Anyway, I told them they didn’t need to wear in order to be or feel beautiful, but instead they called me a liar. Kids are brutally honest, which I miss in my work field. Adults are not honest, ever. I ended up telling them I wouldn’t wear makeup for the entire month of November and they didn’t believe me. So I gave myself rules:
- Absolutely no makeup until December 1st
- Journal about the experience
- Take a picture everyday until the end of the month.

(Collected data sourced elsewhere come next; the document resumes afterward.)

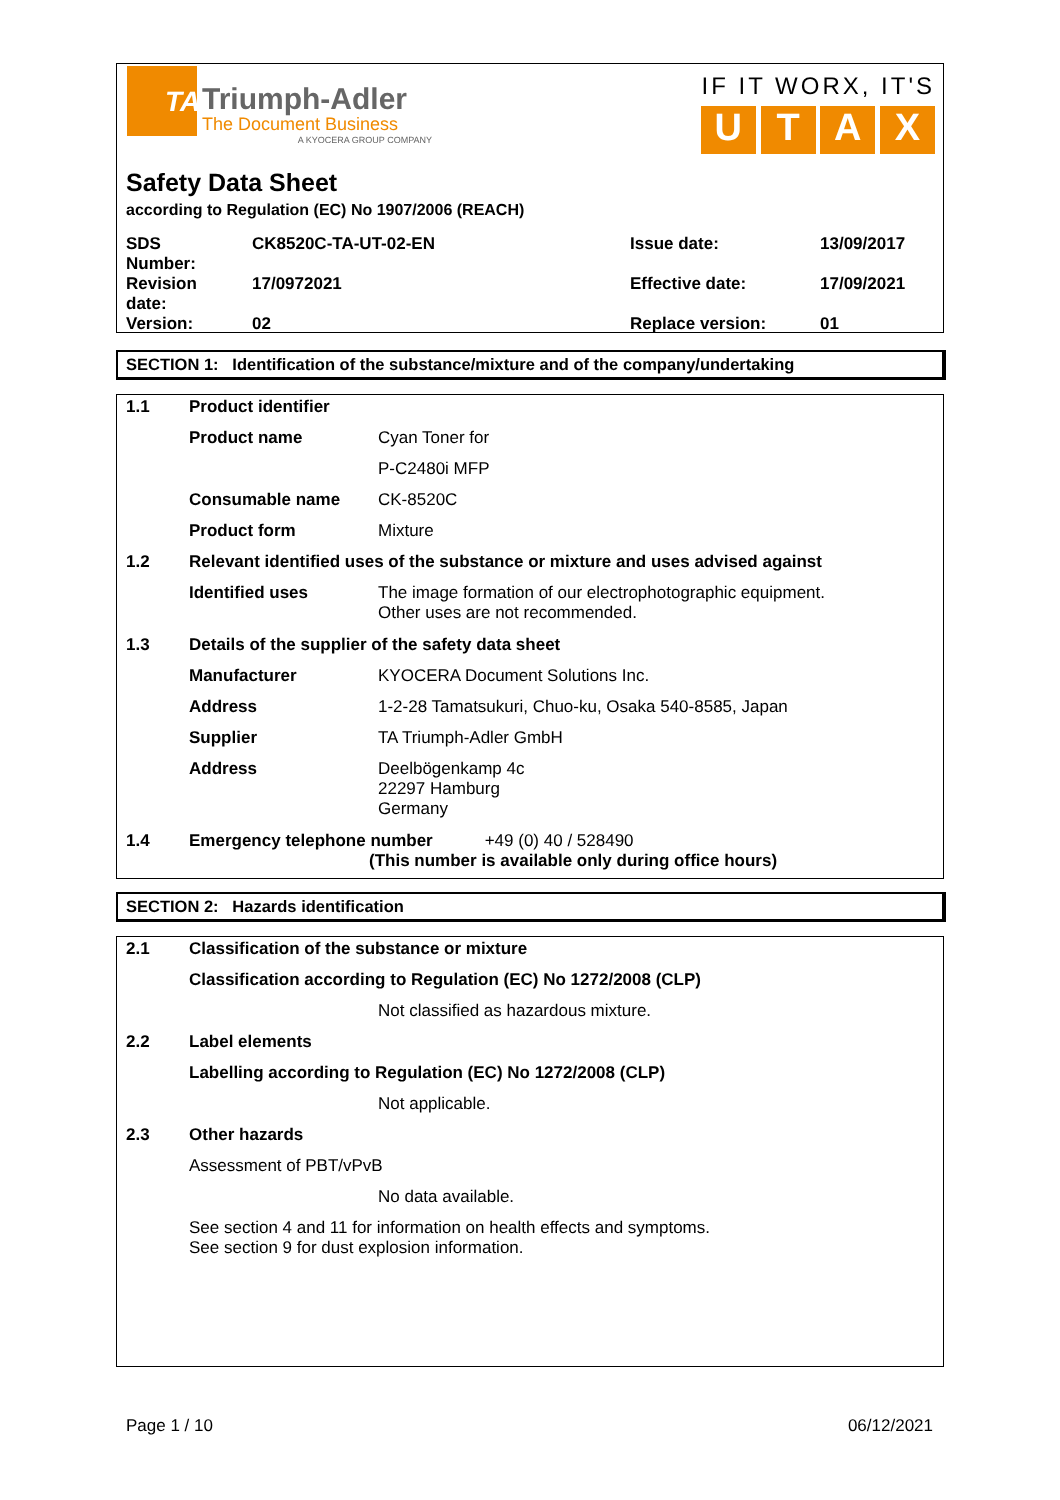TA
Triumph-Adler
The Document Business
A KYOCERA GROUP COMPANY
IF IT WORX, IT'S
U T A X
Safety Data Sheet
according to Regulation (EC) No 1907/2006 (REACH)
| SDS Number: | CK8520C-TA-UT-02-EN | Issue date: | 13/09/2017 |
| Revision date: | 17/0972021 | Effective date: | 17/09/2021 |
| Version: | 02 | Replace version: | 01 |
SECTION 1: Identification of the substance/mixture and of the company/undertaking
| 1.1 | Product identifier | |
| | Product name | Cyan Toner for |
| | | P-C2480i MFP |
| | Consumable name | CK-8520C |
| | Product form | Mixture |
| 1.2 | Relevant identified uses of the substance or mixture and uses advised against | |
| | Identified uses | The image formation of our electrophotographic equipment. Other uses are not recommended. |
| 1.3 | Details of the supplier of the safety data sheet | |
| | Manufacturer | KYOCERA Document Solutions Inc. |
| | Address | 1-2-28 Tamatsukuri, Chuo-ku, Osaka 540-8585, Japan |
| | Supplier | TA Triumph-Adler GmbH |
| | Address | Deelbögenkamp 4c 22297 Hamburg Germany |
| 1.4 | Emergency telephone number +49 (0) 40 / 528490 (This number is available only during office hours) | |
SECTION 2: Hazards identification
| 2.1 | Classification of the substance or mixture | |
| | Classification according to Regulation (EC) No 1272/2008 (CLP) | |
| | | Not classified as hazardous mixture. |
| 2.2 | Label elements | |
| | Labelling according to Regulation (EC) No 1272/2008 (CLP) | |
| | | Not applicable. |
| 2.3 | Other hazards | |
| | Assessment of PBT/vPvB | |
| | | No data available. |
| | See section 4 and 11 for information on health effects and symptoms. See section 9 for dust explosion information. | |
Page 1 / 10 06/12/2021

I was looking back at my past entries for N.M.N and this was one from my first year made me laugh:
” The children at my work kept asking me why I wasn’t wearing makeup, which I responded to “I’m doing No Makeup November to show people you don’t need to wear makeup to feel pretty.” Great answer, but these past seven days I kept asking myself why am I doing this? I asked this especially when I walked into a work meeting and saw an attractive guy sitting across from me.” From my entry called First Week of N.M.N: What Am I Doing This
Honestly, I think this came at the right time of life. I’m twenty-five and I’m beginning to compare myself to younger bodies, especially working at a college where the norm for woman is wearing crop tops. That’s a inner issue, it’s insecurity. I heard once you get into your for
ties that’s when you learn to really love yourself. I just wish societal standards would disappear. Like us, they have evolve. It’s not just about being skinny now, now I’m insecure because I’m not as curvy. Sometime I feel like we can’t win.
Well, now without makeup I have this whole month to look within and try to understand why I think the way I do. I hope you can join me on this journey, as cheesy as that sounds.